#### Exercise aim
Pick up the interview excerpt below about the Biden administration, Iran sanctions and the nuclear agreement, and continue it from its final sentence.

─── Given text ───

Speaking to ILNA news agency in an exclusive interview, Faisal Devji said "These issues will no doubt be addressed in the short to medium term, while the new administration is engaged in rebuilding the governmental institutions left damaged by its predecessor."

"Iran might be right in its contention that the onus is now on the US to return to the JCPOA, but we know that only the weaker party in any conflict is obliged to follow legal procedures. Like the much longer established Cuban sanctions, which remained in place even after the end of the Cold War, those upon Iran have now become a domestic issue in the US and cannot simply be removed on the basis of foreign policy imperatives."

The U.S Professor believed that nevertheless, it is clear that the Biden administration is keen to grant Iran some sanctions relief and return to the nuclear agreement.

"Yet the international situation has changed so dramatically since the Democrats were last in power that they cannot return to the status quo ante. Drawn largely from the Obama administration, the Biden team has also inherited a politics founded in uncertainty."

Devji added that its hesitation is based not only upon the political hurdles that need to be overcome, but also the US government’s obsession with repairing and maintaining an appropriate image of itself as the world’s pre-eminent power.

"Biden recognizes the fact that the US is now part of a multi-polar world, as can be seen in his initial dealings with China. But on the other hand, giving up the habits of an empire is a difficult thing for any great power to do," he said.

─── Information shown ───

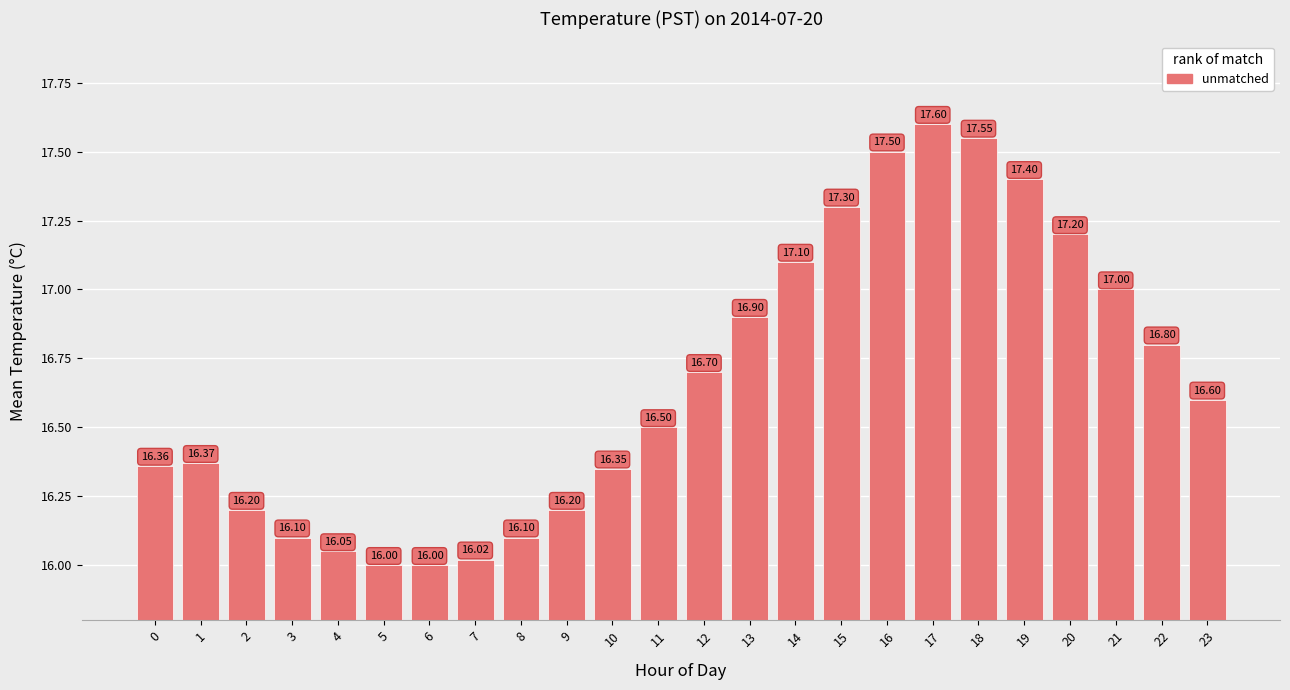

Count the number of categories in the chart.

24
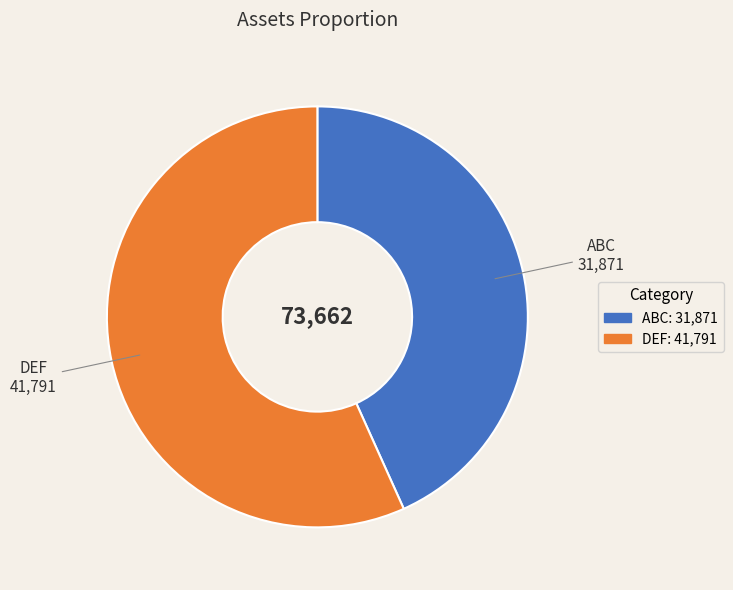

Which has a higher value, ABC or DEF?

DEF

───

#### Expected output
"Like the British and other European powers before it, the United States will hang on to such privileges for as long as it can in certain parts of the world. This is due not merely to a psychic inability to give them up, but because so many domestic and commercial interests are vested in these privileges."

In response to the question of whether Iran and the United States would eventually negotiate, he said "It seems probable that Iran and the US will reach some kind of agreement by their current politics of cautious give and take."

But the International Expert confirmed that however significantly such a conclusion may change the contours of the regional and perhaps even international order, however, both countries will simply have operated according to established political conventions.

"The support Biden had and continues to hold among a very large number of Americans shows that the time for such a new politics has arrived. The old order and old political forms the Biden administrations want to recover, at least in part, may no longer be fit for purpose. We shall have to see how long they survive," he concluded.